Après le podium obtenu par Lando Norris lors de la course sprint du Grand Prix de Grande-Bretagne, on pensait que McLaren avait suffisamment progressé. Cependant, la vérité est devenue évidente lors de la séance de qualifications, où les résultats sont entrés en collision avec les attentes.

Norris a terminé troisième lors de la compétition de samedi, se distinguant dans une intense lutte avec des pilotes comme George Russell et Max Verstappen.
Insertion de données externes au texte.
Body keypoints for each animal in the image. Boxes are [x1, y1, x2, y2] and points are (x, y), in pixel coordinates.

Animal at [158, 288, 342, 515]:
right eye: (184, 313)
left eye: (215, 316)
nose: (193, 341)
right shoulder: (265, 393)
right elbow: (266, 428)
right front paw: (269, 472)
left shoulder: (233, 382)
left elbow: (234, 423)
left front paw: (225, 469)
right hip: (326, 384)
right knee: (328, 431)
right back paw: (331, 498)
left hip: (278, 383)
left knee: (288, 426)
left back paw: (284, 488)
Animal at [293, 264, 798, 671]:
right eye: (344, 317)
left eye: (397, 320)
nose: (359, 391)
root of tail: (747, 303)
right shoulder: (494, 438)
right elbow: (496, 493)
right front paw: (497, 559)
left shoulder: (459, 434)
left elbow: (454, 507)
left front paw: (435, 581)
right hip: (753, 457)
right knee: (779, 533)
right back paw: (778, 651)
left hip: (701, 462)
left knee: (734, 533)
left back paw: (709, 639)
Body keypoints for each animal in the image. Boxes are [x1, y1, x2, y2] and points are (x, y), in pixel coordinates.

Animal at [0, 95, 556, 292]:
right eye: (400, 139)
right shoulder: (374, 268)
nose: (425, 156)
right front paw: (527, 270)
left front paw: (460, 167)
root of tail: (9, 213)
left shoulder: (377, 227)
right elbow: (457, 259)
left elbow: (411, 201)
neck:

Néanmoins, les écarts avec les pilotes de devant, tels que Kimi Antonelli des Mercedes et Lewis Hamilton des Ferrari, étaient évidents.

Qualifications décevantes

Les qualifications ont montré un panorama inquiétant pour McLaren. Norris n’a pu se qualifier qu’en sixième position, se retrouvant à 0,766 secondes du pilote de pole. Son coéquipier, Oscar Piastri, a terminé encore plus loin, en huitième position.

Le circuit de Silverstone, connu pour sa vitesse, a amplifié les faiblesses de McLaren, notamment dans le domaine de l’efficacité aérodynamique. Le responsable de l’équipe, Andrea Stella, a admis que sa formation avait entre deux et trois mois de retard par rapport à ses concurrents à cet égard.

Difficultés structurelles

Stella a souligné que les conditions venteuses compliquaient encore plus la performance de l’équipe. « La piste offre moins d’adhérence qu’en Autriche et la voiture s’est comportée de manière instable dans ces conditions, » a-t-il expliqué. Il a également souligné que, comparativement, Ferrari et Mercedes avaient un meilleur comportement dans les virages.

De plus, McLaren joue avec un léger désavantage en raison de l’optimisation de son moteur HPP de Mercedes. « Il nous reste un peu à faire pour maximiser les performances de ce moteur, » a-t-il reconnu. La différence de répartition des performances de l’unité de puissance est un des facteurs qui affectent gravement les performances de l’équipe cette saison.

Attentes futures

Malgré les déceptions, Stella s’est montré optimiste quant à la troisième place de Norris lors de la sprint, croyant que c’est un signe que l’équipe peut s’améliorer. Cependant, il a averti que ce résultat ne représente pas la situation réelle de l’équipe, mais dépendait plutôt de circonstances telles qu’un bon départ de course et la capacité à rester en dehors des luttes qui usent la batterie de la voiture.

McLaren se prépare maintenant à affronter le difficile Grand Prix de Belgique à Spa-Francorchamps, où ils espèrent que les mises à jour présentées en Hongrie amélioreront leurs options de compétition.